---------- Data in this exercise ----------

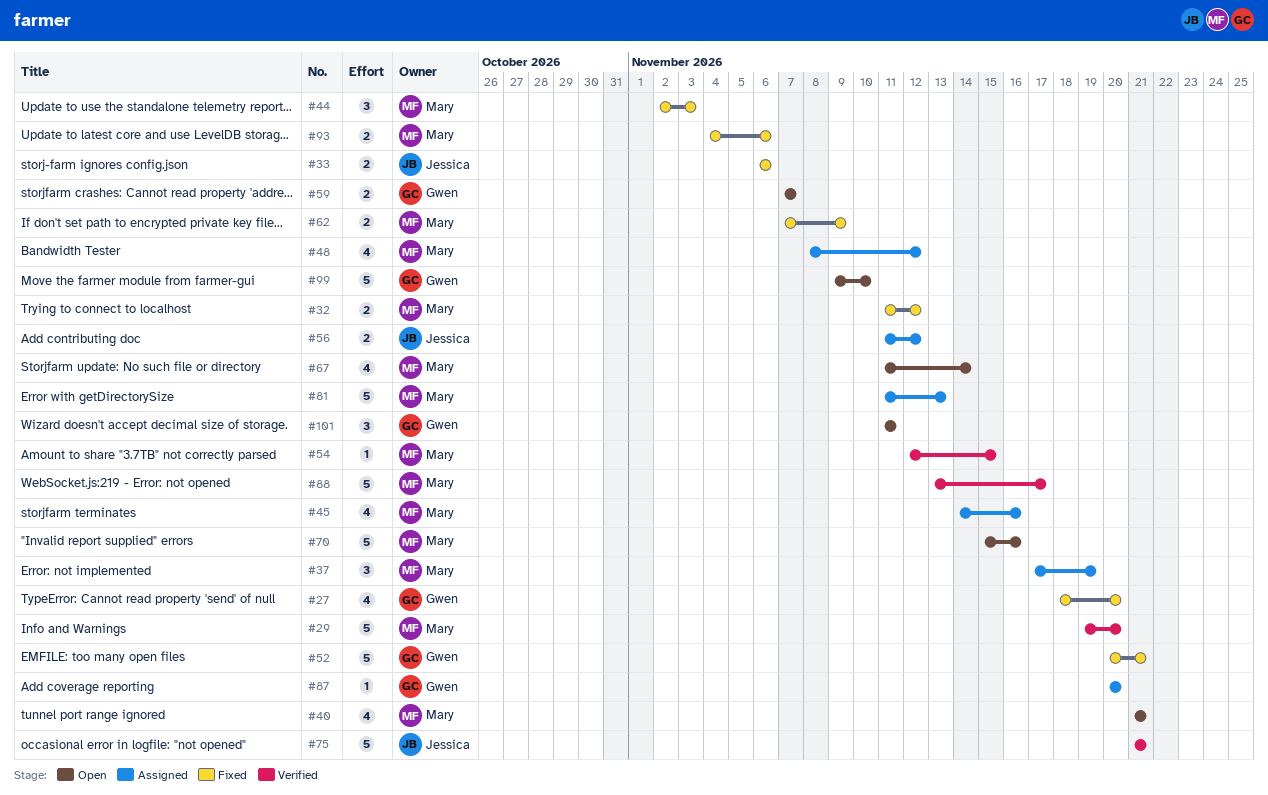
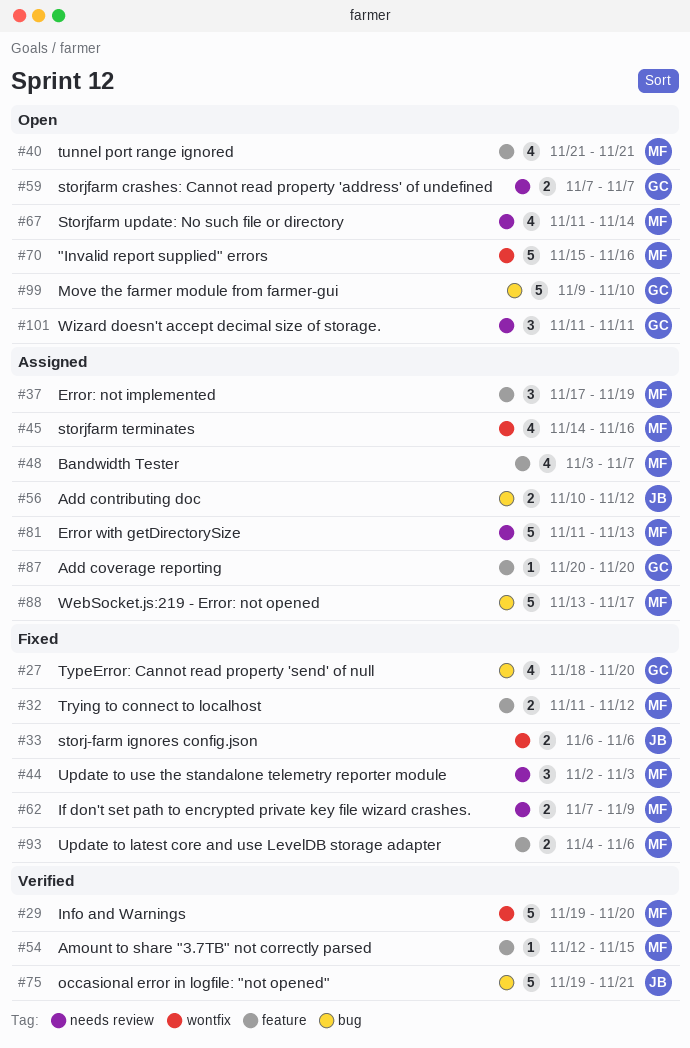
#48, start: Nov 8 -> Nov 3
#48, due: Nov 12 -> Nov 7
#52: present -> none
#56, start: Nov 11 -> Nov 10
#75, start: Nov 21 -> Nov 19
#88, status: Verified -> Assigned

----------

§ Work item:
Nothing should appear in the answer except the lines from the one with "#52: present -> none" through the final line of the records, written exactly.

§ Final answer:
#52: present -> none
#56, start: Nov 11 -> Nov 10
#75, start: Nov 21 -> Nov 19
#88, status: Verified -> Assigned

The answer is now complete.